Não só no episódio de São Paulo, mas em todo País cresce uma sensação de abandono. Desde o início do ano, as chuvas que castigam de norte ao sul o Brasil deixam vítimas abandonadas à própria sorte. Na semana passada, Minas Gerais apresentava um quadro de 16 mil desabrigados e 23 mortos em razão de estragos causados pelas chuvas e pela inundação de lama que assolou a Zona da Mata. Cidades inteiras foram postas em estado de emergência, cobertas pelos dejetos da mineradora Rio Pomba, cuja barragem estourou no dia 10 de janeiro. De lá para cá, o que mais se vê são cenas de moradores humildes que perderam tudo e não têm nenhuma perspectiva de recuperação. “Perdi 50 toneladas de fios e algodão”, calcula o empresário Paulo Lima Guimarães, da cidade de Miraí, no coração da enchente de lama. “Meu prejuízo é superior a R$ 500 mil. Estou perdido.” Anunciou-se uma multa de R$ 75 milhões para a mineradora Rio Pomba, responsável pelo acidente. No ano passado, a mesma empresa teve um de seus depósitos de resíduos de bauxita estourado, causando estragos na mesma região. Foi punida em R$ 80 mil, mas jamais pagou a conta. Desta vez, já mandou avisar que recorrerá à Justiça da nova multa. “O Brasil é um país em que as coisas são feitas pela metade”, comenta o sociólogo Roberto da Matta. O governador do Estado, Aécio Neves, não estava lá para tentar minimizar a dor de seus cidadãos. Optou por levar até o final suas férias na neve de Aspen, nos Estados Unidos, onde alternou sessões de esqui com, talvez, alguns telefonemas para auxiliares.

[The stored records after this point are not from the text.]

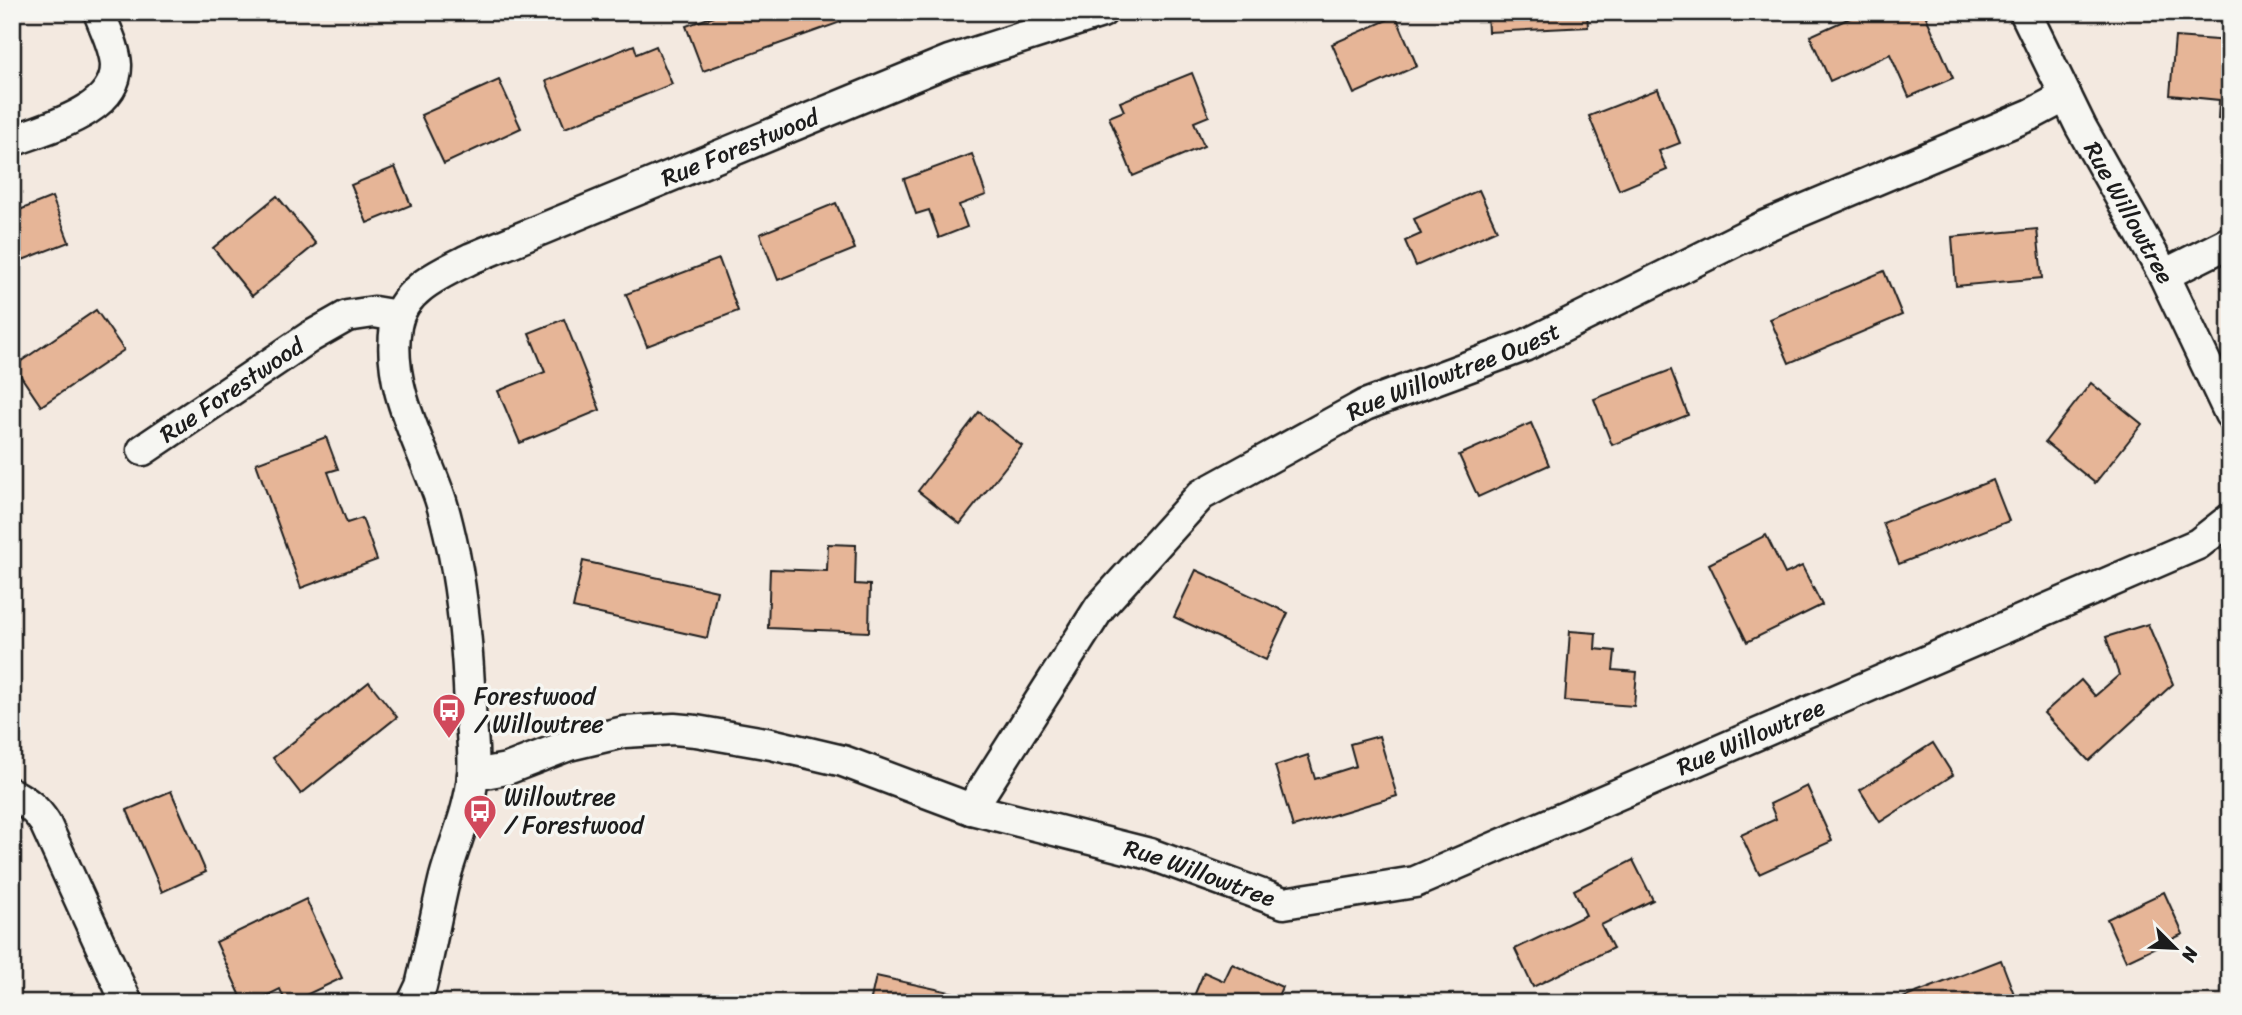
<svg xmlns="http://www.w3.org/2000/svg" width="2242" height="1015" viewBox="0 0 2242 1015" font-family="Sriracha,sans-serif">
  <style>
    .building { fill: #e6b597; stroke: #1c1c1c; stroke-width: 2 }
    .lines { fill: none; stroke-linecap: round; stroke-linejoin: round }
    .minor-casing { stroke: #1c1c1c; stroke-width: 35 }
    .minor { stroke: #f6f6f2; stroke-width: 30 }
    .labels { text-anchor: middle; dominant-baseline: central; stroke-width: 7; stroke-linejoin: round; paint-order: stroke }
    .street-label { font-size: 24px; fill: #1c1c1c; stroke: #f6f6f2 }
    .poi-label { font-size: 24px; fill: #1c1c1c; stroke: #f6f6f2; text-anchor: start }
  </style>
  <rect width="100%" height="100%" fill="#f3e9e0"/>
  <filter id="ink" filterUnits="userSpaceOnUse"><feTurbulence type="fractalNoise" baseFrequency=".0143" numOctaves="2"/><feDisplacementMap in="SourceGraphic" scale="14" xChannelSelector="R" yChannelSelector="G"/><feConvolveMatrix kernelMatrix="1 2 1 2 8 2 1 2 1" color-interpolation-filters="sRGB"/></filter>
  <g filter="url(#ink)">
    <g class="building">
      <polygon points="725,12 838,12 841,22 703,71 686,26"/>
      <polygon points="1487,12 1587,12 1588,27 1488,32"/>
      <polygon points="1863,12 1924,12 1953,78 1909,97 1890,54 1830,81 1810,36"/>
      <polygon points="1396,16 1417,66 1354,94 1332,44"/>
      <polygon points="2175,37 2230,41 2230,120 2218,119 2219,100 2170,95"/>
      <polygon points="634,45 637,54 656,46 672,84 565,128 546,81"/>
      <polygon points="1192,73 1209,116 1194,122 1204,146 1133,176 1109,117 1124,111 1120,102"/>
      <polygon points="499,80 521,128 444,164 421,115"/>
      <polygon points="1658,89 1680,143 1659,151 1667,170 1619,190 1589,116"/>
      <polygon points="972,154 986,195 959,205 967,227 939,238 929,210 916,214 904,179"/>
      <polygon points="395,167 411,205 367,223 351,185"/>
      <polygon points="1479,190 1497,230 1416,266 1405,241 1421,234 1414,219"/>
      <polygon points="277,196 316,244 252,296 213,248"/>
      <polygon points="52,197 69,242 12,264 12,213"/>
      <polygon points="836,203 855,249 778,280 760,234"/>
      <polygon points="2037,229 2042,278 1956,286 1952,237"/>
      <polygon points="719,259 738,311 647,346 626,294"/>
      <polygon points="1884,271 1902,315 1789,363 1770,319"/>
      <polygon points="96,310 124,350 41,406 14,366"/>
      <polygon points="564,319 600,410 520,443 498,391 545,372 529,333"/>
      <polygon points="1671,370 1688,415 1612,445 1594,399"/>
      <polygon points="2091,383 2142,424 2095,483 2045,442"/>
      <polygon points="979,412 1022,446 960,524 918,491"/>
      <polygon points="1531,423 1549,465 1478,497 1459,455"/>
      <polygon points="326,437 338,469 328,472 347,523 362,518 377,560 301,588 256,463"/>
      <polygon points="1993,480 2009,521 1899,564 1883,523"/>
      <polygon points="1766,535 1785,574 1802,566 1822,605 1747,642 1709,564"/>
      <polygon points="828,544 856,545 855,584 870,585 869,632 768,628 770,569 827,571"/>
      <polygon points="583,561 717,591 707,638 573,608"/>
      <polygon points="1196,570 1288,613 1266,660 1174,617"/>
      <polygon points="2148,624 2173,684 2089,761 2044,713 2081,680 2095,696 2119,675 2106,637"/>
      <polygon points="1570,631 1596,633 1595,649 1615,651 1613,670 1637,672 1634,706 1565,701"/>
      <polygon points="369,682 397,717 301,794 273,758"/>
      <polygon points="1379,736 1397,796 1293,827 1275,766 1308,755 1315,779 1356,766 1350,744"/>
      <polygon points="1933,743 1953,775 1880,822 1860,790"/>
      <polygon points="1807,786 1832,841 1759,874 1741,835 1776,819 1770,804"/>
      <polygon points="171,791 206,872 162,892 127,810"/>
      <polygon points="1633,860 1653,900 1601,925 1613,948 1533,987 1515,949 1586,915 1574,890"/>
      <polygon points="2164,892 2183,934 2126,961 2107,919"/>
      <polygon points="306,899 342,978 289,1003 286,1003 280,989 252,1003 244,1003 216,942"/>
      <polygon points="2001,960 2017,1002 1890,1003"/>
      <polygon points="1232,964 1282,987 1275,1003 1191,1003 1204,972 1224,981"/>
      <polygon points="876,976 959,994 957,1003 870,1003"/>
    </g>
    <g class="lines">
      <defs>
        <g id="minor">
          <path id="s1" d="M2025 12 2081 127 2164 275 2230 414"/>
          <path d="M12 141C48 127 117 111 116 65 115 47 105 29 99 12"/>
          <polyline points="2164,275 2230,242"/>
          <path id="s2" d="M143 450 310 337 347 316 374 312 398 316"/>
          <path id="s3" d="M473 775 507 769 569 745 624 732 674 729 696 731 771 744 843 761 971 809 1150 854 1284 903 1415 882 2198 544 2230 519"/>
          <path d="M12 794C27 802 36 809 45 823L127 1003"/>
          <path id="s4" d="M971 809 1100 607 1201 495 1365 405 1524 346 1763 227 2032 114 2066 96"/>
          <path id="s5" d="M413 1003 421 986C430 950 436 913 445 877 454 844 470 810 473 775 475 753 471 729 470 707 468 656 464 604 454 554 450 535 446 516 440 498 421 443 386 386 396 326 402 289 442 273 472 258L949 61 1102 12"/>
        </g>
      </defs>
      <use href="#minor" class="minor-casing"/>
      <use href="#minor" class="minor"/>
    </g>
  </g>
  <defs>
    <symbol id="bus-pin" viewBox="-11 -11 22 30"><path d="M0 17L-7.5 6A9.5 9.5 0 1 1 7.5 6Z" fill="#d1495b" stroke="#f6f6f2"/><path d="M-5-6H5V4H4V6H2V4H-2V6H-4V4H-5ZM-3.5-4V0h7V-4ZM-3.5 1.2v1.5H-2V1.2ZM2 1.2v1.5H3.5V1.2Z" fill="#fff"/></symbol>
  </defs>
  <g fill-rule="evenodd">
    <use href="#bus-pin" x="430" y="691" width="38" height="52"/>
    <use href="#bus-pin" x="461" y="792" width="38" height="52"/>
  </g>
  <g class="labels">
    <g class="street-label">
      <text stroke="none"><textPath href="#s5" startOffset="1092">Rue Forestwood</textPath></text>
      <text stroke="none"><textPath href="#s1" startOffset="226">Rue Willowtree</textPath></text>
      <text stroke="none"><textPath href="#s4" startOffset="672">Rue Willowtree Ouest</textPath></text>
      <text stroke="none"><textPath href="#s2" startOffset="107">Rue Forestwood</textPath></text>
      <text stroke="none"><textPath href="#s3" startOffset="1342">Rue Willowtree</textPath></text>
      <text stroke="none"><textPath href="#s3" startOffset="754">Rue Willowtree</textPath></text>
    </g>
    <g class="poi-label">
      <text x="474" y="696">Forestwood<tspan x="474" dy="28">/ Willowtree</tspan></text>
      <text x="504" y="797">Willowtree<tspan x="504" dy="28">/ Forestwood</tspan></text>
    </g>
  </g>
  <rect width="2242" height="1015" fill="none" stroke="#f6f6f2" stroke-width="42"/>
  <rect x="21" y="21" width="2200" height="973" fill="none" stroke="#1c1c1c" stroke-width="2.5" filter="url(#ink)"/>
  <g transform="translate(2175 948) rotate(114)" stroke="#f6f6f2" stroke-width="5" paint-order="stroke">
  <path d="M0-5L12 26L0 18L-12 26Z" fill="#1c1c1c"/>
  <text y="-10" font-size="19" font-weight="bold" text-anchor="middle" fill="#1c1c1c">N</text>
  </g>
</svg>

No Rio de Janeiro, os problemas atingiram em cheio a região serrana. As chuvas levaram ao desabrigo cerca de sete mil pessoas. Outras 19 mil foram desalojadas de suas casas em razão do risco de desabamentos. Vinte e sete pessoas morreram e 19 ficaram feridas em cidades como Petrópolis, Teresópolis e Nova Friburgo. Em Mato Grosso, mais 300 pessoas ficaram desabrigadas pela falta de estrutura das cidades em escoar as chuvas, comuns nesse período do ano. É um problema histórico que, sem solução à vista, destrói estradas e provoca o isolamento de populações inteiras.

Fossem apenas as intempéries climáticas, o Estado brasileiro já teria um grande problema pela frente. Mas também a violência em rota crescente vem sendo combatida em conta-gotas, sem muito planejamento. Na capital carioca, uma nova experiência vem sendo tentada. Tomado por tropas de elite, o Rio vive dias de praça de guerra. O que os cidadãos brasileiros se perguntam, neste turbilhão de tragédias de todos os tipos, é qual será a próxima onda. Não se tem garantias em parte alguma, e ainda não se encontram líderes genuinamente preocupados com o suporte da população. No Brasil dos dias de hoje, os cidadãos fazem parte de uma classe inferior, cheios de obrigações, mas sem direitos. Ao primeiro problema, são arremessados de um lado para o outro, sem nenhum tipo de amparo institucional. O conceito de cidadania enfraquece enquanto as autoridades desviam suas atenções para interesses mais específicos – como o de quem vai comandar o Congresso, cargo cobiçado que converte seu ocupante no segundo sucessor direto do presidente. Um detalhe na tragédia paulista. Algum dos candidatos ao poderoso cargo parlamentar apareceu para dar apoio às vítimas?